* **Problem to solve**: Summarize the post below on home visitation in the health care reform bill in two sentences.

* **Document segment**:
————————

Child Care

So Far, So Good: Home Visitation Still Intact in Health Care Reform Bill

October 14, 2009 - 10:46am

The home visitation program -- a key piece of the Obama Administration's pledge to strengthen programs for children from birth to age 5 -- received another boost yesterday when the Senate's Finance Committee passed its version of the health care bill. The bill includes language that would establish a program for "maternal, infant and early childhood visitation."

Over the summer, the House committees with dominion over the financing and regulation of the proposed program had already cleared the way for the program. And it appears to have support from both Democrats and Republicans. Rep. Todd Russell Platts (R-PA) was among the authors of the first version to be introduced this year, and Senator Kit Bond (R-MO) has introduced similar legislation in the past. Unless something unexpected happens -- and anything is possible given the overheated environment surrounding health care reform (see our post on Chuck Norris) -- chances are good that any health care bill that passes the House and Senate will bring home visitation along for the ride.

————————

* **Exercise data**:
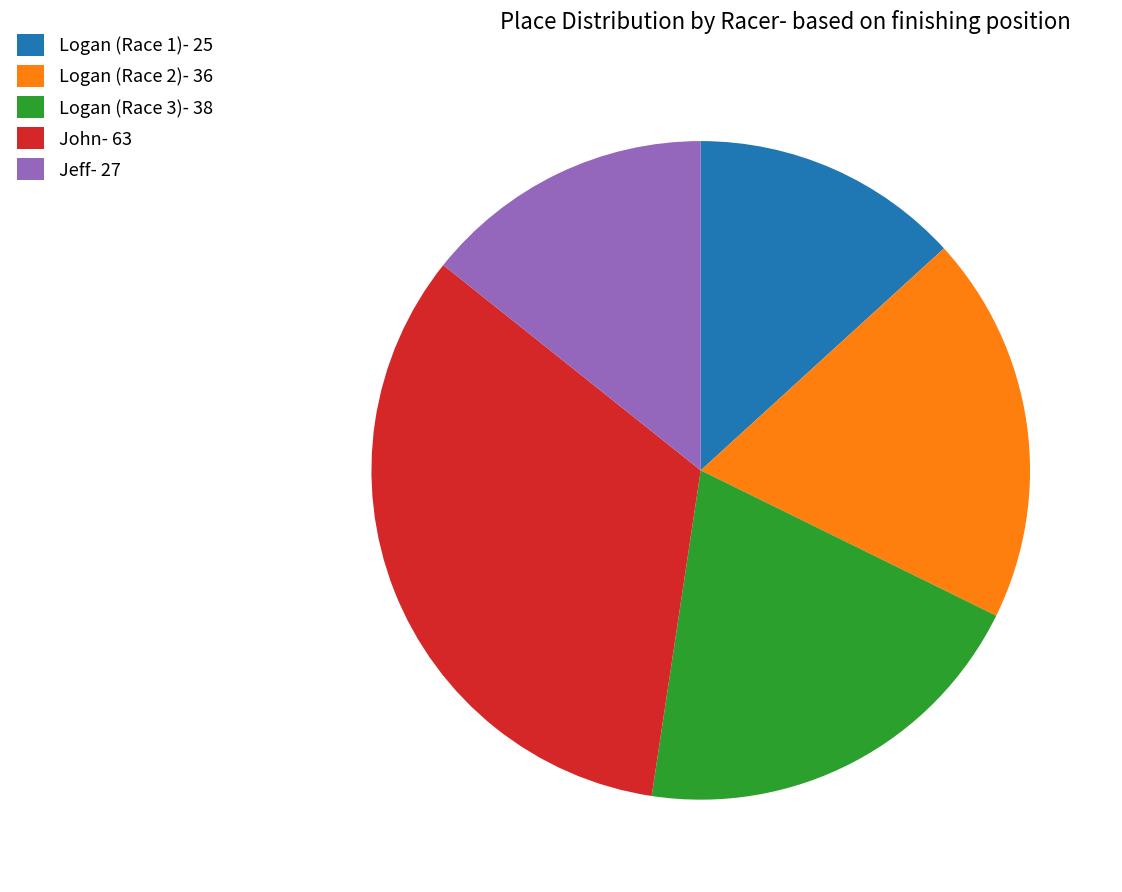

Which has a higher value, John or Logan (Race 3)?

John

————————

* **Response**: The Senate Finance Committee passed its version of the health care bill with language establishing a "maternal, infant and early childhood visitation" program, a key piece of the Obama Administration's pledge to strengthen programs for children from birth to age 5. House committees had already cleared the way for the program over the summer, and it appears to have support from both parties, so chances are good that any health care bill passing the House and Senate will include it.